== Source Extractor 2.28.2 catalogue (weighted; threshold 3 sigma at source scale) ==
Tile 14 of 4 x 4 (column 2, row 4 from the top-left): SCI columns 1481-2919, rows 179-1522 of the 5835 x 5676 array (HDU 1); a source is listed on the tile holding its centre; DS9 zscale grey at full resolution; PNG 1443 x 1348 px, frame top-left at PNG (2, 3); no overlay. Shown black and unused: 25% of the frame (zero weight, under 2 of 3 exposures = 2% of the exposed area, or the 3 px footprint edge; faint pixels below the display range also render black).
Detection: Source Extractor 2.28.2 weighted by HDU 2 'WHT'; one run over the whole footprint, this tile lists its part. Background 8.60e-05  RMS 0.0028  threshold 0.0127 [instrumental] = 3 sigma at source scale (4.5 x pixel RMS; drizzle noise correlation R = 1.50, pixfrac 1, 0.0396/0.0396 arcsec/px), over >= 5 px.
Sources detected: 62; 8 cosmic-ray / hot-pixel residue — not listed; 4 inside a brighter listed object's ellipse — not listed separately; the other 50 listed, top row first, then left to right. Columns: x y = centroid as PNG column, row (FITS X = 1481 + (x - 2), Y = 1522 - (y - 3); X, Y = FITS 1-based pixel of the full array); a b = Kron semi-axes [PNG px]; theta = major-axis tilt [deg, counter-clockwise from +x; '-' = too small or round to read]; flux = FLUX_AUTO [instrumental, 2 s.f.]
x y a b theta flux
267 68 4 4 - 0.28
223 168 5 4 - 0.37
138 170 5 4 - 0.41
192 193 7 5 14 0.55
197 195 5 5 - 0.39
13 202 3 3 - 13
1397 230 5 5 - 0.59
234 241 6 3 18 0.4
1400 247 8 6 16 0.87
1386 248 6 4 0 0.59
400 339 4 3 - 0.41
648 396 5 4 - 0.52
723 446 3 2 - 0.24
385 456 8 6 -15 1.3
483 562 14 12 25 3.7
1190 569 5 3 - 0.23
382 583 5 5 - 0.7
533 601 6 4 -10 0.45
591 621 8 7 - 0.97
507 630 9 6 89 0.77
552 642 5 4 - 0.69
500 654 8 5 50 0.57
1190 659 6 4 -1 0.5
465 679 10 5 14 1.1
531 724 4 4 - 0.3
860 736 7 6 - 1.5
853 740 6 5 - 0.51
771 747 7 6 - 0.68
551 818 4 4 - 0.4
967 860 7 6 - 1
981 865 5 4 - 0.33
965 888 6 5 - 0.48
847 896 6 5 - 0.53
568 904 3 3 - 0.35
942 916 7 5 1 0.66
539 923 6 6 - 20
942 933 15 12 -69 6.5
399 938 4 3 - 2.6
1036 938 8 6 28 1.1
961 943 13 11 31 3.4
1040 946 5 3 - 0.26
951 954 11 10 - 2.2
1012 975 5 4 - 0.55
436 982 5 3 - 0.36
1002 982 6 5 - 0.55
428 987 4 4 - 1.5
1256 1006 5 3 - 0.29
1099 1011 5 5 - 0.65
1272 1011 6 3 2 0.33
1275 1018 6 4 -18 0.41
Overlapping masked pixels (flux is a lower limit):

Set exercise :: Reproduce the listing above line for line, without changing a single character.

Reply ::
== Source Extractor 2.28.2 catalogue (weighted; threshold 3 sigma at source scale) ==
Tile 14 of 4 x 4 (column 2, row 4 from the top-left): SCI columns 1481-2919, rows 179-1522 of the 5835 x 5676 array (HDU 1); a source is listed on the tile holding its centre; DS9 zscale grey at full resolution; PNG 1443 x 1348 px, frame top-left at PNG (2, 3); no overlay. Shown black and unused: 25% of the frame (zero weight, under 2 of 3 exposures = 2% of the exposed area, or the 3 px footprint edge; faint pixels below the display range also render black).
Detection: Source Extractor 2.28.2 weighted by HDU 2 'WHT'; one run over the whole footprint, this tile lists its part. Background 8.60e-05  RMS 0.0028  threshold 0.0127 [instrumental] = 3 sigma at source scale (4.5 x pixel RMS; drizzle noise correlation R = 1.50, pixfrac 1, 0.0396/0.0396 arcsec/px), over >= 5 px.
Sources detected: 62; 8 cosmic-ray / hot-pixel residue — not listed; 4 inside a brighter listed object's ellipse — not listed separately; the other 50 listed, top row first, then left to right. Columns: x y = centroid as PNG column, row (FITS X = 1481 + (x - 2), Y = 1522 - (y - 3); X, Y = FITS 1-based pixel of the full array); a b = Kron semi-axes [PNG px]; theta = major-axis tilt [deg, counter-clockwise from +x; '-' = too small or round to read]; flux = FLUX_AUTO [instrumental, 2 s.f.]
x y a b theta flux
267 68 4 4 - 0.28
223 168 5 4 - 0.37
138 170 5 4 - 0.41
192 193 7 5 14 0.55
197 195 5 5 - 0.39
13 202 3 3 - 13
1397 230 5 5 - 0.59
234 241 6 3 18 0.4
1400 247 8 6 16 0.87
1386 248 6 4 0 0.59
400 339 4 3 - 0.41
648 396 5 4 - 0.52
723 446 3 2 - 0.24
385 456 8 6 -15 1.3
483 562 14 12 25 3.7
1190 569 5 3 - 0.23
382 583 5 5 - 0.7
533 601 6 4 -10 0.45
591 621 8 7 - 0.97
507 630 9 6 89 0.77
552 642 5 4 - 0.69
500 654 8 5 50 0.57
1190 659 6 4 -1 0.5
465 679 10 5 14 1.1
531 724 4 4 - 0.3
860 736 7 6 - 1.5
853 740 6 5 - 0.51
771 747 7 6 - 0.68
551 818 4 4 - 0.4
967 860 7 6 - 1
981 865 5 4 - 0.33
965 888 6 5 - 0.48
847 896 6 5 - 0.53
568 904 3 3 - 0.35
942 916 7 5 1 0.66
539 923 6 6 - 20
942 933 15 12 -69 6.5
399 938 4 3 - 2.6
1036 938 8 6 28 1.1
961 943 13 11 31 3.4
1040 946 5 3 - 0.26
951 954 11 10 - 2.2
1012 975 5 4 - 0.55
436 982 5 3 - 0.36
1002 982 6 5 - 0.55
428 987 4 4 - 1.5
1256 1006 5 3 - 0.29
1099 1011 5 5 - 0.65
1272 1011 6 3 2 0.33
1275 1018 6 4 -18 0.41
Overlapping masked pixels (flux is a lower limit):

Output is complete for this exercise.